Two sisters who arrived from the UK on Sunday 7 June were granted a compassionate exemption to leave managed isolation in Auckland to visit their dying parent in Wellington.
Director General of Health Ashley Bloomfield said the pair had applied for an exemption on Friday 12 June to travel on a private vehicle to the capital and it was approved the following day. The sisters drove down on the 13 June, and that night the parent died.
The Pacific Leadership Forum are a group of Pacific communities who look after the interests of Pasifika and communicate their concerns to the government.
"We have been concerned with the restrictions for quite some time, since alert level four and so within our forum, we set up a Pacific response co-ordination team, which I chair, to voice the concerns from the people on the ground," Manase Lua said.
"We want the government to understand the issues and challenges that our community have, and so we've partnered up with them to support them and make sure they get that information," he said.
"Of course, we feel for the family who are mourning a family member, but so have many other families in New Zealand, in particular our Pacific families.
"We had a Tongan family who applied for exemption, waited for days for a response from the Minister of Health, shared their story on social media, started a petition that received over 13,000 signatures and then were finally granted compassionate leave," he said.
Mr Lua said it seemed Pacific people have had to jump through hoops to get a response, when others were allowed to travel to Wellington untested.

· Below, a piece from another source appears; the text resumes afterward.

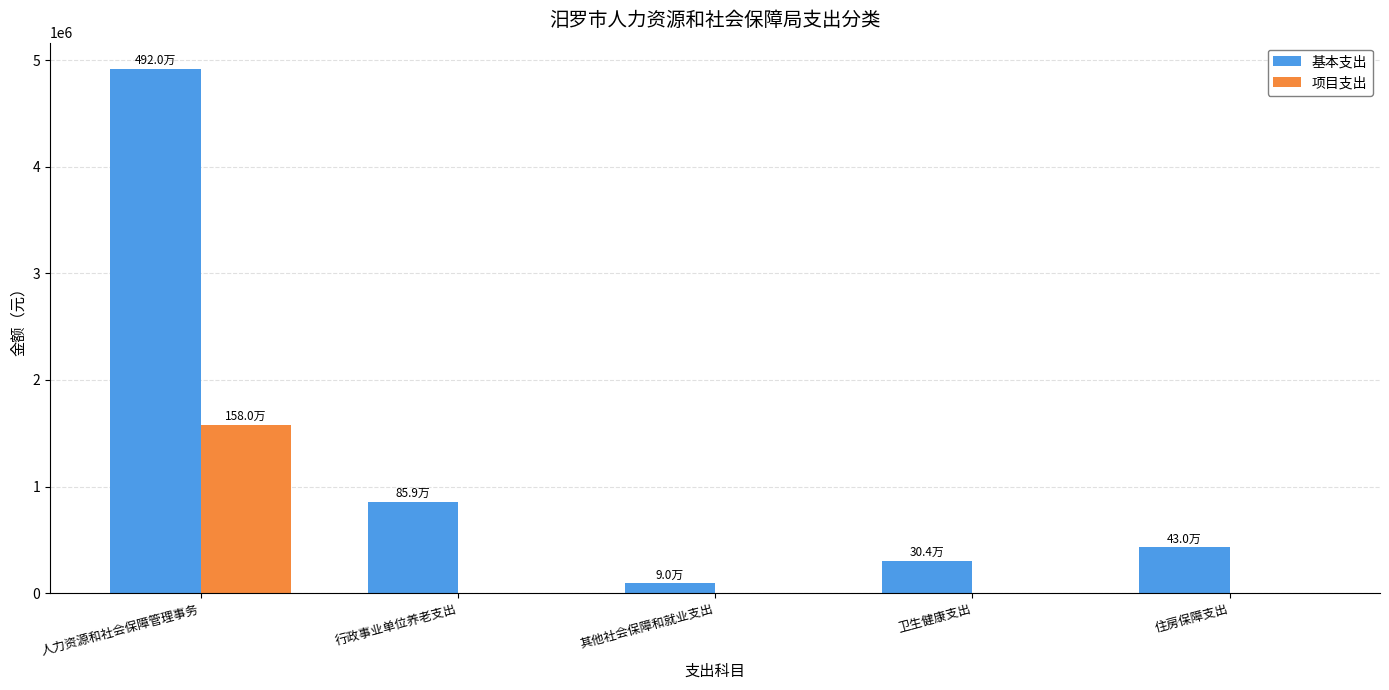

Reading left to right, list all the values displayed in this chart.

基本支出: 人力资源和社会保障管理事务=4919714.8	行政事业单位养老支出=859109.8	其他社会保障和就业支出=90300.2	卫生健康支出=304268.0	住房保障支出=429554.9
项目支出: 人力资源和社会保障管理事务=1580000.0	行政事业单位养老支出=0.0	其他社会保障和就业支出=0.0	卫生健康支出=0.0	住房保障支出=0.0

"It will be very disappointing if we see a second lockdown due to poor decision making. We have all come together as a country to reach zero cases and this incident has let everybody down," Mr Lua said.
The Pacific Leadership Forum flagged another issue it felt needed addressing, regarding overstayers in New Zealand.
"They are a vulnerable group and there are human rights issues here.
"We have to do something to support them seeing they are in our country. They can't go back home because a lot of the borders in the islands are closed," Mr Lua said.
"I feel as if it is the same problem we had during the Dawn Raids era. The bulk of the overstayers in the 1970s were actually people from the UK. They weren't from the Pacific, yet we were the ones targeted and treated differently."
Dr Ashley Bloomfield had apologised for the border slip-up, and Mr Lua hoped New Zealand would learn from the failure of the system and treat everyone's cases fairly and compassionately.